### To do
Exact copy, no pictures: output all the records that follow.

### Records to process
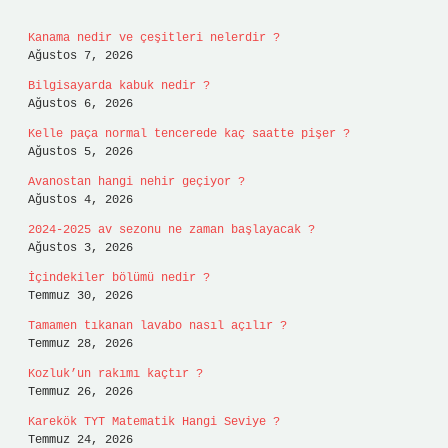
Kanama nedir ve çeşitleri nelerdir ?
Ağustos 7, 2026
Bilgisayarda kabuk nedir ?
Ağustos 6, 2026
Kelle paça normal tencerede kaç saatte pişer ?
Ağustos 5, 2026
Avanostan hangi nehir geçiyor ?
Ağustos 4, 2026
2024-2025 av sezonu ne zaman başlayacak ?
Ağustos 3, 2026
İçindekiler bölümü nedir ?
Temmuz 30, 2026
Tamamen tıkanan lavabo nasıl açılır ?
Temmuz 28, 2026
Kozluk’un rakımı kaçtır ?
Temmuz 26, 2026
Karekök TYT Matematik Hangi Seviye ?
Temmuz 24, 2026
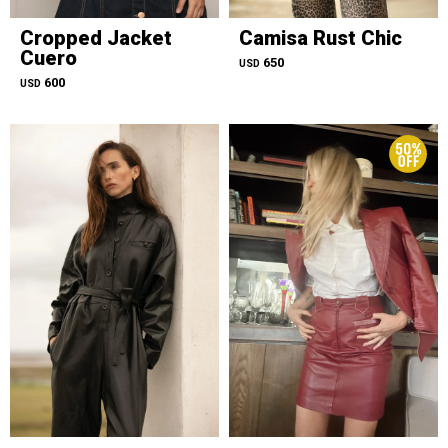
Cropped Jacket
Camisa Rust Chic
Cuero
650
USD
600
USD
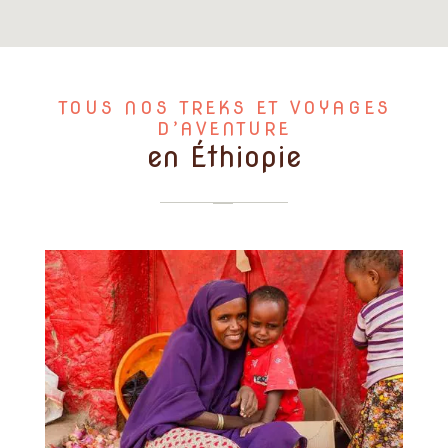
TOUS NOS TREKS ET VOYAGES
D’AVENTURE
en Éthiopie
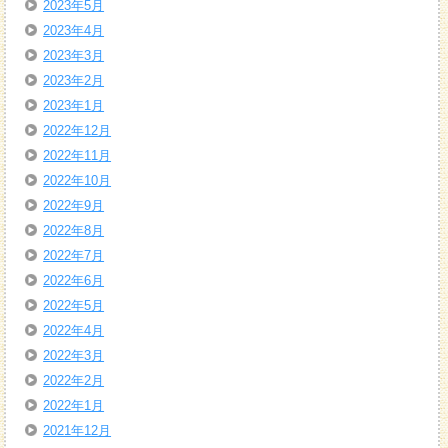
2023年5月
2023年4月
2023年3月
2023年2月
2023年1月
2022年12月
2022年11月
2022年10月
2022年9月
2022年8月
2022年7月
2022年6月
2022年5月
2022年4月
2022年3月
2022年2月
2022年1月
2021年12月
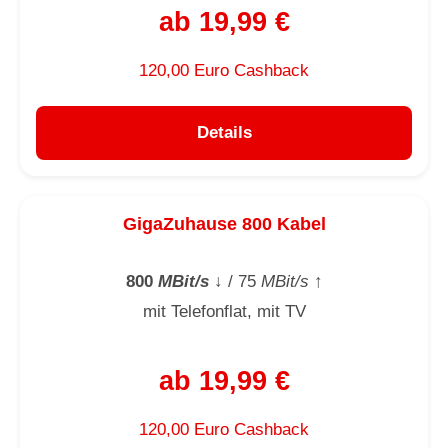
ab 19,99 €
120,00 Euro Cashback
Details
GigaZuhause 800 Kabel
800
MBit/s
↓
/ 75
MBit/s
↑
mit Telefonflat, mit TV
ab 19,99 €
120,00 Euro Cashback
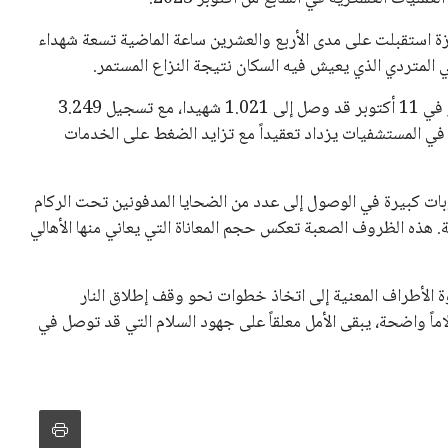
زة استقبلت على مدى الأربع والعشرين ساعة الماضية تسعة شهداء
كما أوضحت الوزارة أن عدد الشهداء منذ بدء وقف إطلاق النار في 11 أكتوبر قد وصل إلى 1.021 شهيدا، مع تسجيل 3.249
ت الأنقاض. الوضع في المستشفيات يزداد تعقيداً مع تزايد الضغط على الخدمات
وبات كبيرة في الوصول إلى عدد من الضحايا المدفونين تحت الركام
ية. هذه الظروف الصعبة تعكس حجم المعاناة التي يعاني منها الأهالي
 الأطراف المعنية إلى اتخاذ خطوات نحو وقف إطلاق النار
اماً واضحة، يبقى الأمل معلقاً على جهود السلام التي قد توصل في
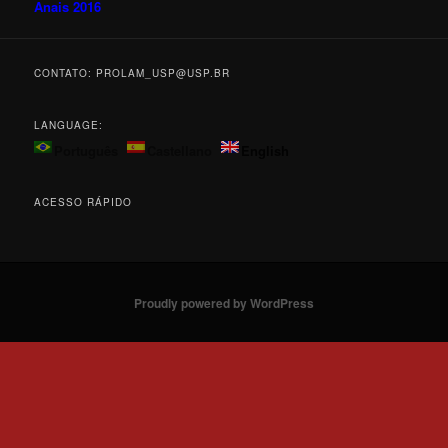
Anais 2016
CONTATO: PROLAM_USP@USP.BR
LANGUAGE:
Português
Castellano
English
ACESSO RÁPIDO
Proudly powered by WordPress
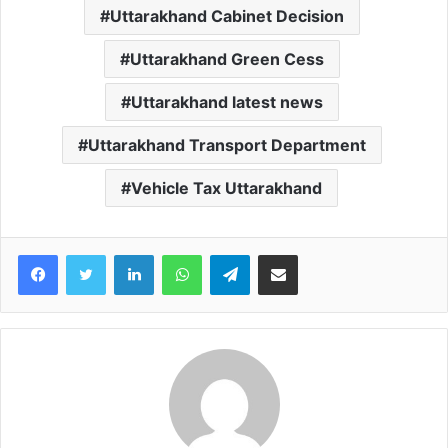
Uttarakhand Cabinet Decision
Uttarakhand Green Cess
Uttarakhand latest news
Uttarakhand Transport Department
Vehicle Tax Uttarakhand
Facebook
Twitter
LinkedIn
WhatsApp
Telegram
Share via Email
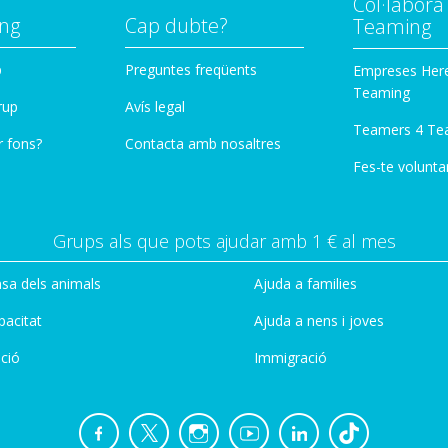
Col·labor
ng
Cap dubte?
Teaming
p
Preguntes freqüents
Empreses Her
Teaming
rup
Avís legal
Teamers 4 Te
r fons?
Contacta amb nosaltres
Fes-te voluntar
Grups als que pots ajudar amb 1 € al mes
sa dels animals
Ajuda a families
pacitat
Ajuda a nens i joves
ció
Immigració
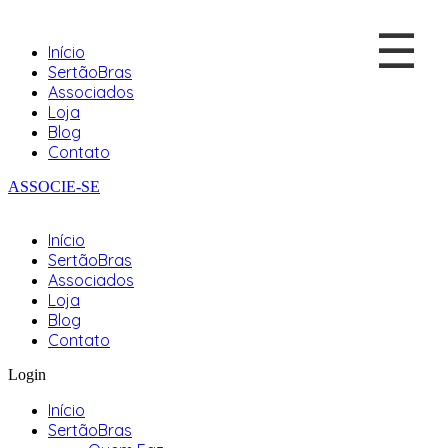
☰
Início
SertãoBras
Associados
Loja
Blog
Contato
ASSOCIE-SE
Início
SertãoBras
Associados
Loja
Blog
Contato
Login
Início
SertãoBras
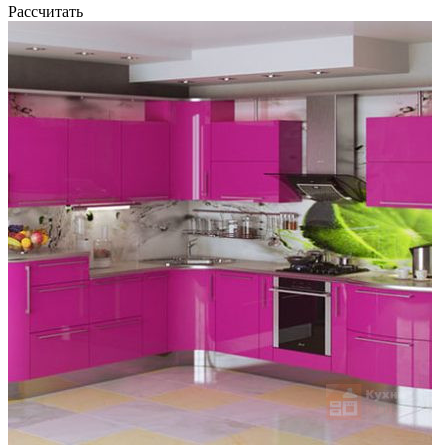
Рассчитать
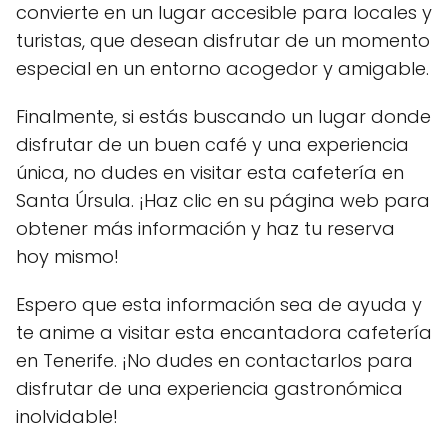
convierte en un lugar accesible para locales y
turistas, que desean disfrutar de un momento
especial en un entorno acogedor y amigable.
Finalmente, si estás buscando un lugar donde
disfrutar de un buen café y una experiencia
única, no dudes en visitar esta cafetería en
Santa Úrsula. ¡Haz clic en su página web para
obtener más información y haz tu reserva
hoy mismo!
Espero que esta información sea de ayuda y
te anime a visitar esta encantadora cafetería
en Tenerife. ¡No dudes en contactarlos para
disfrutar de una experiencia gastronómica
inolvidable!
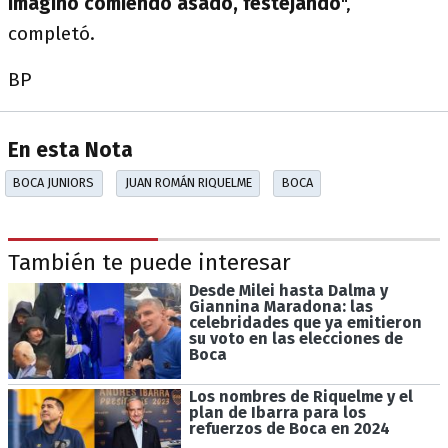
imagino comiendo asado, festejando
",
completó.
BP
En esta Nota
BOCA JUNIORS
JUAN ROMÁN RIQUELME
BOCA
También te puede interesar
Desde Milei hasta Dalma y
Giannina Maradona: las
celebridades que ya emitieron
su voto en las elecciones de
Boca
Los nombres de Riquelme y el
plan de Ibarra para los
refuerzos de Boca en 2024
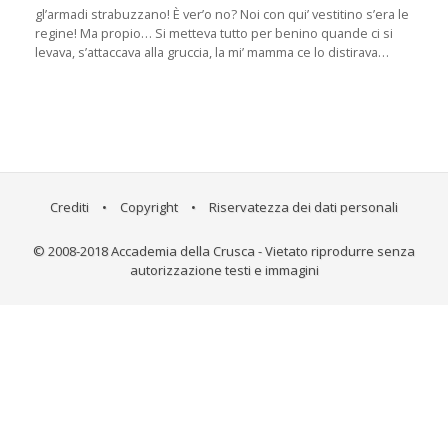
gl’armadi strabuzzano! È ver’o no? Noi con qui’ vestitino s’era le
regine! Ma propio… Si metteva tutto per benino quande ci si
levava, s’attaccava alla gruccia, la mi’ mamma ce lo distirava…
Crediti
•
Copyright
•
Riservatezza dei dati personali
© 2008-2018 Accademia della Crusca - Vietato riprodurre senza
autorizzazione testi e immagini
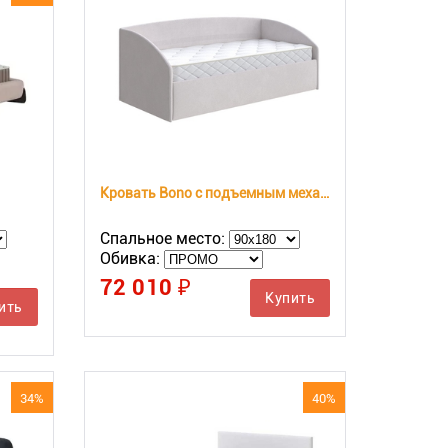
Кровать Bono с подъемным механизмом
Спальное место:
Обивка:
72 010 ₽
Купить
ить
34%
40%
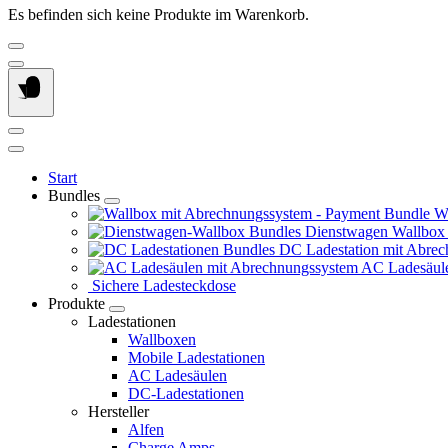
Es befinden sich keine Produkte im Warenkorb.
Start
Bundles
Wa
Dienstwagen Wallbox
DC Ladestation mit Abrec
AC Ladesäule
Sichere Ladesteckdose
Produkte
Ladestationen
Wallboxen
Mobile Ladestationen
AC Ladesäulen
DC-Ladestationen
Hersteller
Alfen
Charge Amps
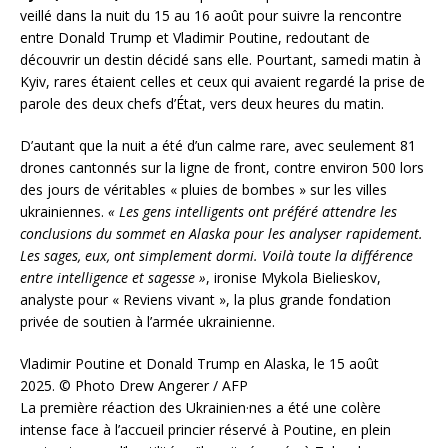
veillé dans la nuit du 15 au 16 août pour suivre la rencontre
entre Donald Trump et Vladimir Poutine, redoutant de
découvrir un destin décidé sans elle. Pourtant, samedi matin à
Kyiv, rares étaient celles et ceux qui avaient regardé la prise de
parole des deux chefs d’État, vers deux heures du matin.
D’autant que la nuit a été d’un calme rare, avec seulement 81
drones cantonnés sur la ligne de front, contre environ 500 lors
des jours de véritables « pluies de bombes » sur les villes
ukrainiennes.
« Les gens intelligents ont préféré attendre les
conclusions du sommet en Alaska pour les analyser rapidement.
Les sages, eux, ont simplement dormi. Voilà toute la différence
entre intelligence et sagesse »
, ironise Mykola Bielieskov,
analyste pour « Reviens vivant », la plus grande fondation
privée de soutien à l’armée ukrainienne.
Vladimir Poutine et Donald Trump en Alaska, le 15 août
2025.
© Photo Drew Angerer / AFP
La première réaction des Ukrainien·nes a été une colère
intense face à l’accueil princier réservé à Poutine, en plein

### Your response
Kanama nedir ve çeşitleri nelerdir ?
Ağustos 7, 2026
Bilgisayarda kabuk nedir ?
Ağustos 6, 2026
Kelle paça normal tencerede kaç saatte pişer ?
Ağustos 5, 2026
Avanostan hangi nehir geçiyor ?
Ağustos 4, 2026
2024-2025 av sezonu ne zaman başlayacak ?
Ağustos 3, 2026
İçindekiler bölümü nedir ?
Temmuz 30, 2026
Tamamen tıkanan lavabo nasıl açılır ?
Temmuz 28, 2026
Kozluk’un rakımı kaçtır ?
Temmuz 26, 2026
Karekök TYT Matematik Hangi Seviye ?
Temmuz 24, 2026
Cropped Jacket
Camisa Rust Chic
Cuero
650
USD
600
USD
TOUS NOS TREKS ET VOYAGES
D’AVENTURE
en Éthiopie
2023年5月
2023年4月
2023年3月
2023年2月
2023年1月
2022年12月
2022年11月
2022年10月
2022年9月
2022年8月
2022年7月
2022年6月
2022年5月
2022年4月
2022年3月
2022年2月
2022年1月
2021年12月
ab 19,99 €
120,00 Euro Cashback
Details
GigaZuhause 800 Kabel
800
MBit/s
↓
/ 75
MBit/s
↑
mit Telefonflat, mit TV
ab 19,99 €
120,00 Euro Cashback
زة استقبلت على مدى الأربع والعشرين ساعة الماضية تسعة شهداء
كما أوضحت الوزارة أن عدد الشهداء منذ بدء وقف إطلاق النار في 11 أكتوبر قد وصل إلى 1.021 شهيدا، مع تسجيل 3.249
ت الأنقاض. الوضع في المستشفيات يزداد تعقيداً مع تزايد الضغط على الخدمات
وبات كبيرة في الوصول إلى عدد من الضحايا المدفونين تحت الركام
ية. هذه الظروف الصعبة تعكس حجم المعاناة التي يعاني منها الأهالي
 الأطراف المعنية إلى اتخاذ خطوات نحو وقف إطلاق النار
اماً واضحة، يبقى الأمل معلقاً على جهود السلام التي قد توصل في
Anais 2016
CONTATO: PROLAM_USP@USP.BR
LANGUAGE:
Português
Castellano
English
ACESSO RÁPIDO
Proudly powered by WordPress
Uttarakhand Cabinet Decision
Uttarakhand Green Cess
Uttarakhand latest news
Uttarakhand Transport Department
Vehicle Tax Uttarakhand
Facebook
Twitter
LinkedIn
WhatsApp
Telegram
Share via Email
Col·labor
ng
Cap dubte?
Teaming
p
Preguntes freqüents
Empreses Her
Teaming
rup
Avís legal
Teamers 4 Te
r fons?
Contacta amb nosaltres
Fes-te voluntar
Grups als que pots ajudar amb 1 € al mes
sa dels animals
Ajuda a families
pacitat
Ajuda a nens i joves
ció
Immigració
☰
Início
SertãoBras
Associados
Loja
Blog
Contato
ASSOCIE-SE
Início
SertãoBras
Associados
Loja
Blog
Contato
Login
Início
SertãoBras
Рассчитать
convierte en un lugar accesible para locales y
turistas, que desean disfrutar de un momento
especial en un entorno acogedor y amigable.
Finalmente, si estás buscando un lugar donde
disfrutar de un buen café y una experiencia
única, no dudes en visitar esta cafetería en
Santa Úrsula. ¡Haz clic en su página web para
obtener más información y haz tu reserva
hoy mismo!
Espero que esta información sea de ayuda y
te anime a visitar esta encantadora cafetería
en Tenerife. ¡No dudes en contactarlos para
disfrutar de una experiencia gastronómica
inolvidable!
imagino comiendo asado, festejando
",
completó.
BP
En esta Nota
BOCA JUNIORS
JUAN ROMÁN RIQUELME
BOCA
También te puede interesar
Desde Milei hasta Dalma y
Giannina Maradona: las
celebridades que ya emitieron
su voto en las elecciones de
Boca
Los nombres de Riquelme y el
plan de Ibarra para los
refuerzos de Boca en 2024
gl’armadi strabuzzano! È ver’o no? Noi con qui’ vestitino s’era le
regine! Ma propio… Si metteva tutto per benino quande ci si
levava, s’attaccava alla gruccia, la mi’ mamma ce lo distirava…
Crediti
•
Copyright
•
Riservatezza dei dati personali
© 2008-2018 Accademia della Crusca - Vietato riprodurre senza
autorizzazione testi e immagini
Кровать Bono с подъемным механизмом
Спальное место:
Обивка:
72 010 ₽
Купить
ить
34%
40%
Es befinden sich keine Produkte im Warenkorb.
Start
Bundles
Wa
Dienstwagen Wallbox
DC Ladestation mit Abrec
AC Ladesäule
Sichere Ladesteckdose
Produkte
Ladestationen
Wallboxen
Mobile Ladestationen
AC Ladesäulen
DC-Ladestationen
Hersteller
Alfen
Charge Amps
veillé dans la nuit du 15 au 16 août pour suivre la rencontre
entre Donald Trump et Vladimir Poutine, redoutant de
découvrir un destin décidé sans elle. Pourtant, samedi matin à
Kyiv, rares étaient celles et ceux qui avaient regardé la prise de
parole des deux chefs d’État, vers deux heures du matin.
D’autant que la nuit a été d’un calme rare, avec seulement 81
drones cantonnés sur la ligne de front, contre environ 500 lors
des jours de véritables « pluies de bombes » sur les villes
ukrainiennes.
« Les gens intelligents ont préféré attendre les
conclusions du sommet en Alaska pour les analyser rapidement.
Les sages, eux, ont simplement dormi. Voilà toute la différence
entre intelligence et sagesse »
, ironise Mykola Bielieskov,
analyste pour « Reviens vivant », la plus grande fondation
privée de soutien à l’armée ukrainienne.
Vladimir Poutine et Donald Trump en Alaska, le 15 août
2025.
© Photo Drew Angerer / AFP
La première réaction des Ukrainien·nes a été une colère
intense face à l’accueil princier réservé à Poutine, en plein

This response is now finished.